Colorectal Surgery Revenue Cycle Overview
Colon and rectal surgery revenue comes from two distinct streams: high-volume endoscopy (colonoscopy and flexible sigmoidoscopy) and lower-volume, higher-value surgical cases (colectomy, hemorrhoidectomy, complex anorectal procedures). For most colorectal surgeons, endoscopy generates 60% to 70% of total charges and 50% to 60% of collected revenue. Surgical cases generate 30% to 40% of charges but a disproportionate share of revenue due to higher per-case reimbursement. Managing both revenue streams requires different KPIs and different benchmarks.

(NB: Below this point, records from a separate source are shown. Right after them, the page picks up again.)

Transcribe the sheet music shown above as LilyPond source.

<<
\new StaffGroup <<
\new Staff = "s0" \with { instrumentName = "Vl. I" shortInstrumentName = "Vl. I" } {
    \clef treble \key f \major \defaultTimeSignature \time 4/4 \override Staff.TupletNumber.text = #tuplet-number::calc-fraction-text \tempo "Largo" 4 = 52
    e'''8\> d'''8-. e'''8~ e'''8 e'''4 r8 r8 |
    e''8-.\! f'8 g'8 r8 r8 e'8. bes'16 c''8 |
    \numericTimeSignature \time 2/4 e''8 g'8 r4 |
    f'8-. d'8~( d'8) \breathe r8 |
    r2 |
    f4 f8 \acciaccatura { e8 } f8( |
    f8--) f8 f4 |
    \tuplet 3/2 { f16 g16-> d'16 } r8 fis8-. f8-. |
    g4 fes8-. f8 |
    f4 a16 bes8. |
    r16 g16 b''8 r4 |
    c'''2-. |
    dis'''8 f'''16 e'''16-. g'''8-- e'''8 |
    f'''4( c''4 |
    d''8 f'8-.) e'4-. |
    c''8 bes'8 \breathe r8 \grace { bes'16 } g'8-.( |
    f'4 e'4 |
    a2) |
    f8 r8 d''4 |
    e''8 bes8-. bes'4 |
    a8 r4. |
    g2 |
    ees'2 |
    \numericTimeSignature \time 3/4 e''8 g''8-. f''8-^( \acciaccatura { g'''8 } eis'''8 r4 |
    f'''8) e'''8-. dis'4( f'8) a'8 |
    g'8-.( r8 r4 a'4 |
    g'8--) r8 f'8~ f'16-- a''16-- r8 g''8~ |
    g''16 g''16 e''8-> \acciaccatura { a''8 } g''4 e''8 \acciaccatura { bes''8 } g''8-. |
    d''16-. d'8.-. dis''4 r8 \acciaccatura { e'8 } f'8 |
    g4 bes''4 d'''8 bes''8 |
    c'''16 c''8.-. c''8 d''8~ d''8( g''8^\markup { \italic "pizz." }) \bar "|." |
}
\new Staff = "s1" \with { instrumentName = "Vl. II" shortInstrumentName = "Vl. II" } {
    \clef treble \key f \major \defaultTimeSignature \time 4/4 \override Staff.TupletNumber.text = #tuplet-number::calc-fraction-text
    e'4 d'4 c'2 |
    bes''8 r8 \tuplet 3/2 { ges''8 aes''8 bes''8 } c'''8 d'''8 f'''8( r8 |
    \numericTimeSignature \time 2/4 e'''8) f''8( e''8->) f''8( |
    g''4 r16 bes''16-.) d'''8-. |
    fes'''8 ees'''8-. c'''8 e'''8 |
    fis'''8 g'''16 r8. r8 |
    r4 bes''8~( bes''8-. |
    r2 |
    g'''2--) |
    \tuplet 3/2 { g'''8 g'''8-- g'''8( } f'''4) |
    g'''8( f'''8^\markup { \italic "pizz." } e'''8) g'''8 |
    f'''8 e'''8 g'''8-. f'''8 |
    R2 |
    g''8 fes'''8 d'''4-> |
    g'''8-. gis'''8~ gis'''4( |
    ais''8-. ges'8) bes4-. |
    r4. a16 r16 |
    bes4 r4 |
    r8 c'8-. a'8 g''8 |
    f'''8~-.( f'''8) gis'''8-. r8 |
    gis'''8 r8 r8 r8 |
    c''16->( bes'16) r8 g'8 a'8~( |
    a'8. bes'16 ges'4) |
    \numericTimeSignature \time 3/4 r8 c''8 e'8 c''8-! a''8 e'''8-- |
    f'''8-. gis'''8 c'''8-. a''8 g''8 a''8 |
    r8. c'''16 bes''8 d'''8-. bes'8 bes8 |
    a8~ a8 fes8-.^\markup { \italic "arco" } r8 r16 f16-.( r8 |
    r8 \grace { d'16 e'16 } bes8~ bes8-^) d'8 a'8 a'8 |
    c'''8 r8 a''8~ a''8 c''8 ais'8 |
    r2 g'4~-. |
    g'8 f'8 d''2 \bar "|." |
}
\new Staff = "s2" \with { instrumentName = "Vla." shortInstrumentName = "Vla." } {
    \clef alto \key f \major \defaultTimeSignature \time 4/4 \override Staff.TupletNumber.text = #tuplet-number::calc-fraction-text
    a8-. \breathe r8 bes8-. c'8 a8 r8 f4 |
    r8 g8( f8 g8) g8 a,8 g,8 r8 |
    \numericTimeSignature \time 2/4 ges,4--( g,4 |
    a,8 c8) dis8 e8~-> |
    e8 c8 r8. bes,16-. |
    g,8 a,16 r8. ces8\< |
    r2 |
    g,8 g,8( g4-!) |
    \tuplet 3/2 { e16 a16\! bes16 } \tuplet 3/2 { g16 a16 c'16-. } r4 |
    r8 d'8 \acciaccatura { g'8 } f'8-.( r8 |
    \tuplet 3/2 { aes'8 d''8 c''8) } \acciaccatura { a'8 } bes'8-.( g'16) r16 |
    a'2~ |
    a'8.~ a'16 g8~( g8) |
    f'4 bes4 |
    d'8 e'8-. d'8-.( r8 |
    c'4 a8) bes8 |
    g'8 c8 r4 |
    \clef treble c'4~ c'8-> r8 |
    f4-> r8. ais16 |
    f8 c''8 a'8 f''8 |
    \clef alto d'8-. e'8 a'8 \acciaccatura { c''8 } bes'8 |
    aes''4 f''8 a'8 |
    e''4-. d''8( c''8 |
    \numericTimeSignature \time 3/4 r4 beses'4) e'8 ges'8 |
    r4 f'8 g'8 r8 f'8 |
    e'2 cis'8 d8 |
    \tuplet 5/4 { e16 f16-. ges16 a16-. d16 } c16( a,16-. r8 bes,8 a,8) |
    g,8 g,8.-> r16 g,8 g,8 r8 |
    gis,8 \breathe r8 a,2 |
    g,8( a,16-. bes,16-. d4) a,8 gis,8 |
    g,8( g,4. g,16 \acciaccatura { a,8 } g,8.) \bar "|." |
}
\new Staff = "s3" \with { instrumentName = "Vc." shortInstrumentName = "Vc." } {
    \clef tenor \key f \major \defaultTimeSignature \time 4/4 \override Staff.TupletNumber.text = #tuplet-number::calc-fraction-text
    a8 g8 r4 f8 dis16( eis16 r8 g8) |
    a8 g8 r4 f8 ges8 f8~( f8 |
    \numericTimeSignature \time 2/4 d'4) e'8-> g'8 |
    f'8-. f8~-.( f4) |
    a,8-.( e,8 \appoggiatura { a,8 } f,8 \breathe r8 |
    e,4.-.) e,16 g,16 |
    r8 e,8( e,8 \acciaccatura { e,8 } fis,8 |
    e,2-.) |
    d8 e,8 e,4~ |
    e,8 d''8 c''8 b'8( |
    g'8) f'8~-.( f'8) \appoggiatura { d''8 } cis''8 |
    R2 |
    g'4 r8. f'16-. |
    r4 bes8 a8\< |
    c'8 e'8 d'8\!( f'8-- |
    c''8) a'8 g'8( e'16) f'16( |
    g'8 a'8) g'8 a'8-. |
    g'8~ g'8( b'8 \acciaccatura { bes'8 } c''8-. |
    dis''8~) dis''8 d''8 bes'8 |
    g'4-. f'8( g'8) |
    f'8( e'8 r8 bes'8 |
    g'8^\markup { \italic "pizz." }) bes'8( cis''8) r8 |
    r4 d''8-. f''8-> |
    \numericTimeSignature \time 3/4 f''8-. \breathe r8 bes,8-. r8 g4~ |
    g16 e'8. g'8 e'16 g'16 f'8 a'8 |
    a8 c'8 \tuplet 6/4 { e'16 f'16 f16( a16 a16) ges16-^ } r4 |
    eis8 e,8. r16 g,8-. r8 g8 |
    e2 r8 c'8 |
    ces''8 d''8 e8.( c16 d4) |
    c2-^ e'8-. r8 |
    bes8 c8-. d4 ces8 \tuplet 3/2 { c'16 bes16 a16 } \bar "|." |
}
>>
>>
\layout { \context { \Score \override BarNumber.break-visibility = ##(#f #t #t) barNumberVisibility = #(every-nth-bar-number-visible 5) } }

Colonoscopy Volume and Revenue Metrics
Track colonoscopy volume per physician per week. A full-time colorectal surgeon performing two endoscopy days per week should complete 16 to 30 colonoscopies per week depending on case complexity and scheduling efficiency. Average revenue per colonoscopy (including polyp removal when performed) should be $350 to $550 for the professional component. If average revenue falls below $300, investigate whether polyp removal add-on codes are being missed, whether screening colonoscopies are being billed at zero reimbursement rates due to coding errors, or whether payer contract rates are below market.
Surgical Case Revenue
Track surgical case revenue per procedure type. Laparoscopic colectomy (44204) should collect $1,000 to $1,400 per case after contractual adjustments. Open colectomy (44140) should collect $1,100 to $1,600. Hemorrhoidectomy (46250-46262) should collect $350 to $800 depending on complexity. Anorectal procedures (fistulotomy, abscess drainage, sphincteroplasty) average $300 to $700 per case. If collections fall below these ranges, review payer contracts for below-market rates and investigate whether modifier 22 is being used appropriately for complex cases that exceed typical operative time.
Case Mix Analysis
The ratio of screening colonoscopy to diagnostic colonoscopy to surgical cases affects overall revenue per encounter. Screening colonoscopies generate lower per-case revenue but higher volume. Diagnostic colonoscopies with polypectomy generate higher per-case revenue. Surgical cases generate the highest per-case revenue but lowest volume. Track the case mix monthly. A healthy colorectal practice case mix is approximately 40% screening colonoscopy, 35% diagnostic colonoscopy with intervention, and 25% surgical cases. Shifts in case mix (more screening, fewer surgeries) reduce average revenue per encounter and require volume increases to maintain total revenue.
Days in Accounts Receivable
Target AR days of 28 to 35 for colonoscopy claims and 35 to 45 for surgical claims. Colonoscopy claims should process quickly because they are high-volume, well-defined procedures with predictable reimbursement. Surgical claims take longer due to higher dollar values, more complex coding, and increased payer review. If colonoscopy AR exceeds 35 days, the most likely cause is screening versus diagnostic classification disputes. If surgical AR exceeds 50 days, investigate prior authorization delays and global period coding issues.
Collection Rate Benchmarks
Net collection rate (payments received divided by allowed amounts) should be 96% or higher for colonoscopy and 93% or higher for surgical cases. Surgical cases have slightly lower collection rates due to higher patient responsibility amounts and more complex payer adjudication. Track the gap between charges and allowed amounts (contractual adjustment percentage) separately from the gap between allowed amounts and payments (collection efficiency). A high contractual adjustment percentage (above 60%) suggests that fee schedule charges are set appropriately above contracted rates, which is correct. A low collection efficiency (below 93%) suggests revenue leakage that needs investigation.
ASC Revenue Opportunity
Colorectal surgeons who own or co-own ambulatory surgical centers capture both the professional fee and a share of the facility fee for colonoscopy. The facility fee for colonoscopy at an ASC ranges from $500 to $900 depending on the payer. This effectively doubles or triples the per-colonoscopy revenue compared to performing the procedure at a hospital outpatient department where the facility fee goes to the hospital. Track ASC utilization rate (percentage of eligible colonoscopies performed at the ASC versus hospital) as a key revenue metric. Target 80% or higher ASC utilization for screening and low-complexity diagnostic colonoscopies.